Figura 33: Tasso di imprenditori nascenti, 2008-2012
Fonte: OCSE, The Missing Entrepreneurs 2014, figura 2.6 a pagina 37
Come non bastasse, Figura 34 (figura 2.16 a pagina 45 del rapporto OCSE) mostra che il nostro è il paese in cui la percentuale di imprenditori nelle prime fasi delle attività imprenditoriali che si aspettano di creare almeno sei posti di lavoro nei prossimi cinque anni è, di nuovo, la più bassa in Europa. E ciò tanto per le donne che per gli uomini.

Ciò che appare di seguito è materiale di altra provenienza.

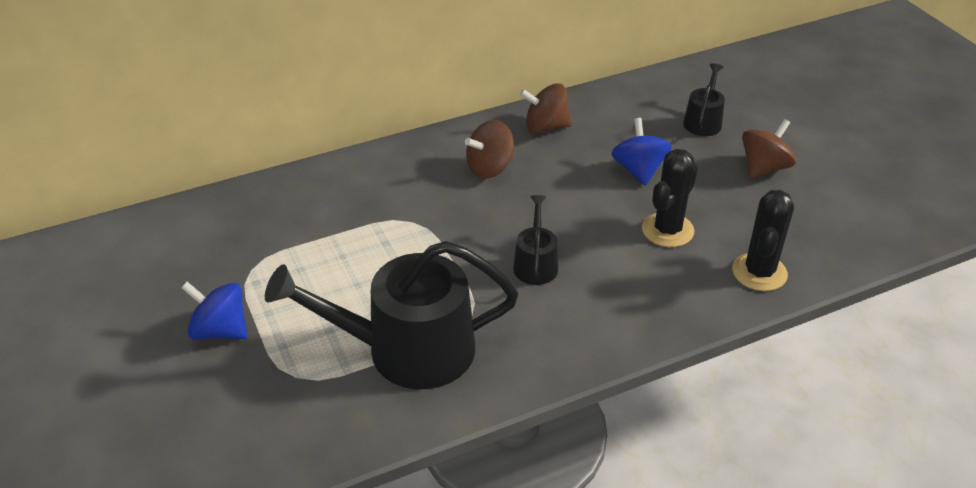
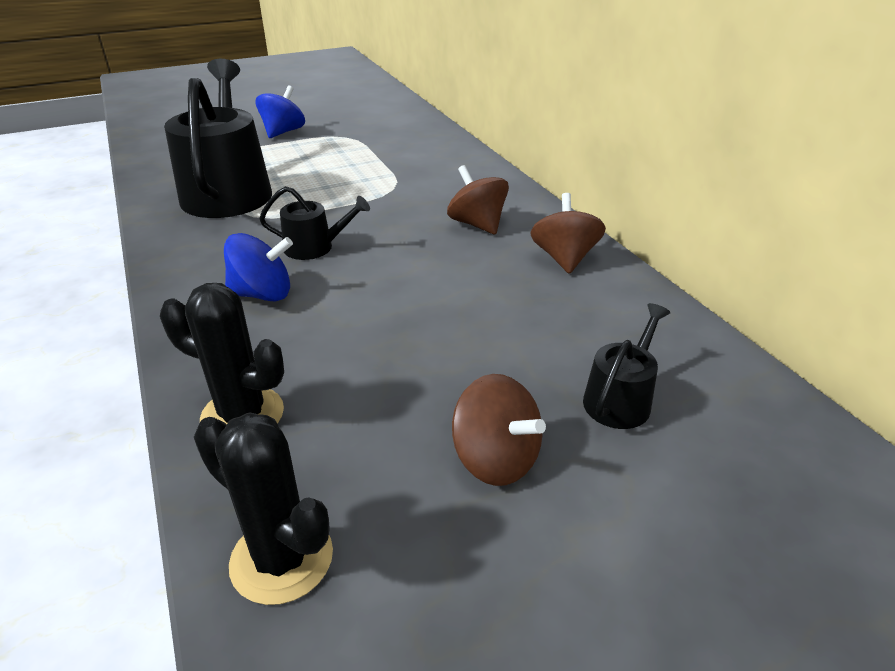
camera: 90 degrees right, 5 degrees down
(639, 170) = (480, 324): blue spinning top -> blue spinning top (263, 294)
(667, 230) = (351, 338): black cactus -> black cactus (282, 559)
(703, 121) = (620, 399): black watering can -> black watering can turned 75 degrees counterclockwise

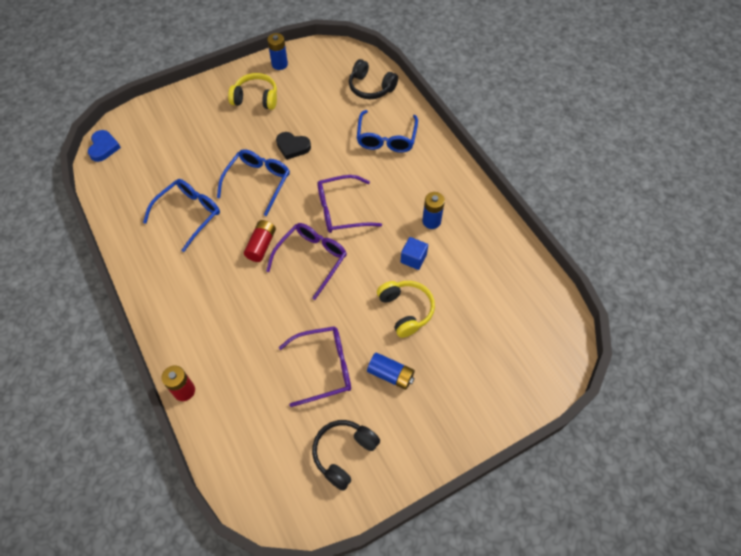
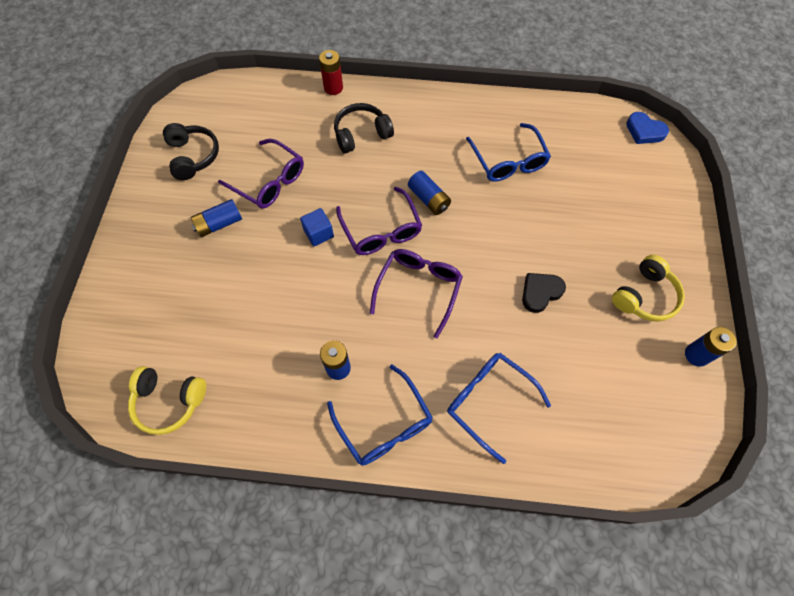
camera: 125 degrees right, 5 degrees up
(258, 182) = (511, 235): blue glasses -> blue glasses (384, 424)
(261, 245) = (429, 199): red battery -> blue battery
(324, 367) = (269, 181): purple glasses -> purple glasses turned 75 degrees counterclockwise
(371, 87) = (590, 442): black headphones -> black headphones (361, 134)
(406, 310) = (263, 274): yellow headphones -> yellow headphones (169, 401)
(413, 258) = (309, 318): blue cube -> blue cube (318, 233)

Figura 34: Percentuale di imprenditori nelle prime fasi delle attività imprenditoriali che si aspettano di creare almeno sei posti di lavoro nei prossimi cinque anni, 2008-2012
Fonte: OCSE, The Missing Entrepreneurs 2014, figura 2.16 a pagina 45
Drammatico. Abbiamo bisogno di politiche per l’imprenditorialità. Inclusive. Perché lo Stato conta.
- Una nota conclusiva
Ho voluto dedicare del tempo prezioso, mio e delle persone che lavorano con me, a contrastare Il chiacchiericcio assordante con il quale le Very Serious People nascondono la propria incompetenza e il proprio schieramento ideologico (non so quale prevalga, lo si decide caso per caso, VSP per VSP) in materie economiche, di politica economica, di economia industriale. Ho infarcito questo breve scritto di una quantità forse eccessiva di dati, ma sono del parere che più sia meglio che meno. Ovviamente non sempre l’evidenza empirica portata a supporto delle tesi esposte è lineare e incontrovertibile. A chi me lo farà notare, rispondo fin d’ora: “Gentile Signore/a, mi mostri la Sua e poi parliamo.”
[1] Istat definisce la PTF come “il rapporto tra la misura di volume del valore aggiunto e una misura di volume dell’impiego complessivo del capitale e del lavoro.”
[2] La scelta di lavorare con il concetto di produttività del lavoro è dovuta al fatto che le comparazioni internazionali sono molto più agevoli di quanto non siano quelle per la PTF, e il concetto più intuitivo.
[3] In questo articolo, per ‘globalizzazione’ intendiamo il processo attraverso cui le attività produttive necessarie a realizzare un prodotto sono suddivise tra più paesi.